We embarked at once, and dropped rapidly down with the current, the Indians only using their paddles to direct the boat, and keep it clear of the rocks which obstructed the channel. The water was wonderfully clear, every where revealing the bottom with the greatest distinctness. The banks were covered with a heavy forest, in which the eye was often arrested by the stately forms of the mahogany-tree, with its massive foliage, rising high above the general level; or by the still taller and more graceful plumes of the palmetto-royal.
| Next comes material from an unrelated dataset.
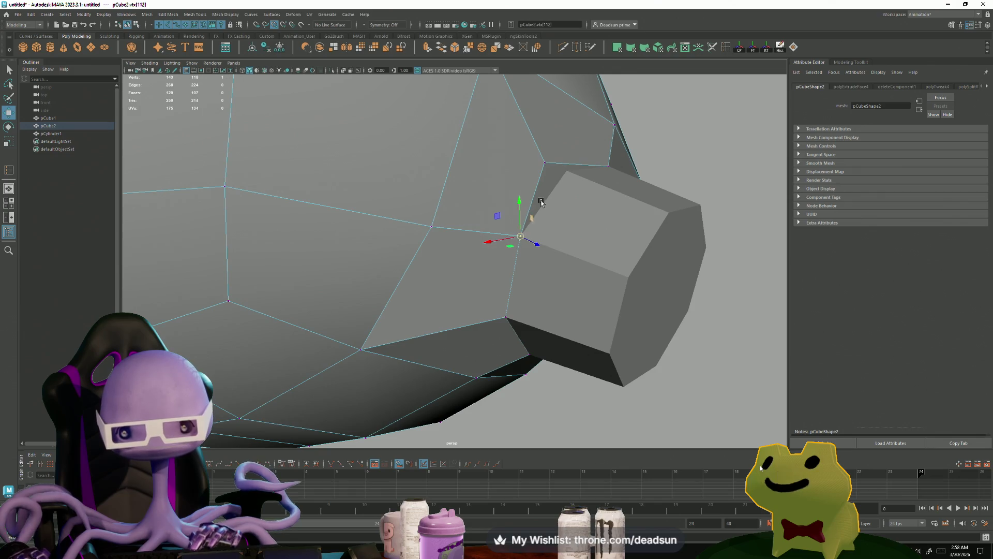
middle_drag(546, 162, 561, 171)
Vegetation seemed to have a more vigorous, but less redundant life, than on the Mosquito Shore; that is to say, it assumed more compact and more decided forms, occasioned, probably, by the comparative absence of jungle, not less than by peculiarities of soil.

There was something exhilarating in our rapid course; and the voice of the waters, here murmuring over a pebbly bottom, and yonder breaking hoarsely over the obstructing rocks, reminded me of my distant New England home, and recalled the happy hours which I had spent in the sole companionship of its merry mountain streams. It was, after all, by the standard of my youthful experiences, that I measured my present enjoyments; and it was rare indeed, even in my most cheerful moods, that the comparison was favorable to the latter. The senses blunted by years, and the memory crowded with events, fails to appreciate so keenly or record so deeply, the experiences of middle life, and pure happiness, after all, dwells chiefly in the remembrance of the distant past.